After a recent virtual keynote I was asked a perennial hopeful question:
How we can make cybersecurity a source of revenue rather than a cost?
The short answer for an OT asset owner is, you can’t.
The motivation is understandable. Businesses and their executives try to reduce costs in order to improve profitability. Even more so, they try to prevent the addition of new costs that will reduce expected profits.
Many asset owners have spent little on OT security, particularly in comparison to IT security, the cost of the plant/system/operations, and the critical role the production of the product or service plays to the company’s revenues. Most have also not seen profit or revenue affected by their current level of OT security spending. OT security spending would be a much easier sell if you could position your requested OT security spend as generating many times that in revenue.
Unfortunately it is a cost, like materials, capital equipment, labor, and overhead. Trying to pretend it is not a cost will cost you credibility.
You can and should make the case, if true, that this cost is necessary to reduce the risk of a loss due to a cyber incident. A loss that could be quite large. You should make this case in financial terms after working with finance to understand what level of loss gets their attention, and the best language and positioning to make your case for an OT security spend.
Getting OT security budget is often easier for new systems where profit expectations are not yet set in stone. Particularly in cases where a new technology that offers significant benefits is being introduced. This is the time to say yes, not no, this new technology is great but it may introduce some new risks and require some minor OT security spend to address the risk and capture those benefits.
A common example in the SCADA world was the move from VSAT and other satellite technology, and even leased lines, to cellular data. The cost savings were often $100+ per month per site. It was an easy case that spending three months of that year over year savings to secure the solution was warranted.
The benefits don’t always need to be this directly tied to money. Even the above example had much higher data rates as a second benefit. This allowed pipeline status to be updated more frequently and supported an IIoT vision with more data flowing back from the field. The large purported benefits from those buzzword projects (big data, cloud services, digital twin, IIoT) all will make getting an OT security spend as part of the project much easier if requested during the design and planning.
OT security is a cost. Often a completely necessary and wise expenditure, but still a cost.
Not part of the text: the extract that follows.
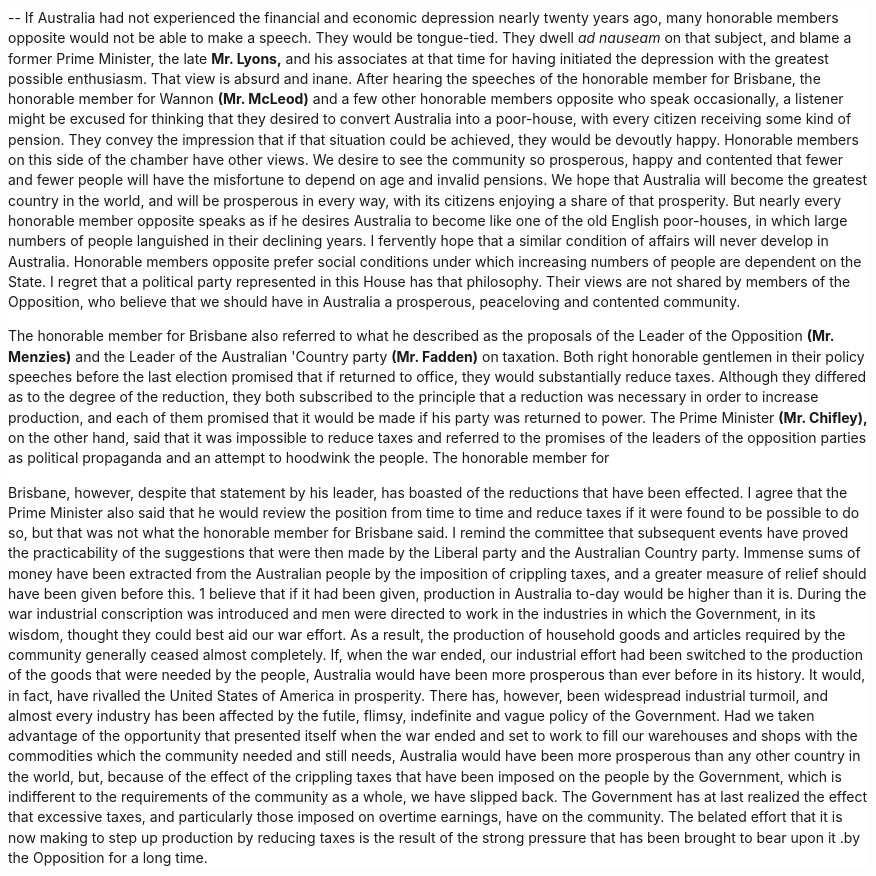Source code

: -- If Australia had not experienced the financial and economic depression nearly twenty years ago, many honorable members opposite would not be able to make a speech. They would be tongue-tied. They dwell  *ad nauseam*  on that subject, and blame a former Prime Minister, the late  **Mr. Lyons,**  and his associates at that time for having initiated the depression with the greatest possible enthusiasm. That view is absurd and inane. After hearing the speeches of the honorable member for Brisbane, the honorable member for Wannon  **(Mr. McLeod)**  and a few other honorable members opposite who speak occasionally, a listener might be excused for thinking that they desired to convert Australia into a poor-house, with every citizen receiving some kind of pension. They convey the impression that if that situation could be achieved, they would be devoutly happy. Honorable members on this side of the chamber have other views. We desire to see the community so prosperous, happy and contented that fewer and fewer people will have the misfortune to depend on age and invalid pensions. We hope that Australia will become the greatest country in the world, and will be prosperous in every way, with its citizens enjoying a share of that prosperity. But nearly every honorable member opposite speaks as if he desires Australia to become like one of the old English poor-houses, in which large numbers of people languished in their declining years. I fervently hope that a similar condition of affairs will never develop in Australia. Honorable members opposite prefer social conditions under which increasing numbers of people are dependent on the State. I regret that a political party represented in this House has that philosophy. Their views are not shared by members of the Opposition, who believe that we should have in Australia a prosperous, peaceloving and contented community. 

The honorable member for Brisbane also referred to what he described as the proposals of the Leader of the Opposition  **(Mr. Menzies)**  and the Leader of the Australian 'Country party  **(Mr. Fadden)**  on taxation. Both right honorable gentlemen in their policy speeches before the last election promised that if returned to office, they would substantially reduce taxes. Although they differed as to the degree of the reduction, they both subscribed to the principle that a reduction was necessary in order to increase production, and each of them promised that it would be made if his party was returned to power. The Prime Minister  **(Mr. Chifley),**  on the other hand, said that it was impossible to reduce taxes and referred to the promises of the leaders of the opposition parties as political propaganda and an attempt to hoodwink the people. The honorable member for 

Brisbane, however, despite that statement by his leader, has boasted of the reductions that have been effected. I agree that the Prime Minister also said that he would review the position from time to time and reduce taxes if it were found to be possible to do so, but that was not what the honorable member for Brisbane said. I remind the committee that subsequent events have proved the practicability of the suggestions that were then made by the Liberal party and the Australian Country party. Immense sums of money have been extracted from the Australian people by the imposition of crippling taxes, and a greater measure of relief should have been given before this. 1 believe that if it had been given, production in Australia to-day would be higher than it is. During the war industrial conscription was introduced and men were directed to work in the industries in which the Government, in its wisdom, thought they could best aid our war effort. As a result, the production of household goods and articles required by the community generally ceased almost completely. If, when the war ended, our industrial effort had been switched to the production of the goods that were needed by the people, Australia would have been more prosperous than ever before in its history. It would, in fact, have rivalled the United States of America in prosperity. There has, however, been widespread industrial turmoil, and almost every industry has been affected by the futile, flimsy, indefinite and vague policy of the Government. Had we taken advantage of the opportunity that presented itself when the war ended and set to work to fill our warehouses and shops with the commodities which the community needed and still needs, Australia would have been more prosperous than any other country in the world, but, because of the effect of the crippling taxes that have been imposed on the people by the Government, which is indifferent to the requirements of the community as a whole, we have slipped back. The Government has at last realized the effect that excessive taxes, and particularly those imposed on overtime earnings, have on the community. The belated effort that it is now making to step up production by reducing taxes is the result of the strong pressure that has been brought to bear upon it .by the Opposition for a long time.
You need to get better at explaining why the OT security costs are necessary as part of risk management, which executives also care deeply about.
Now to argue against my own article, the one way I can see security being a revenue generator is if you could get someone to pay for your security event logs. The US Government wants access to critical infrastructure event logs, but they are positioning this as part of a free service they will provide. A number of companies are offering threat intel services that might benefit from data sources.
This is unlikely to happen, and even if it does it is unlikely to be priced in a way to convert security from a cost to a revenue source.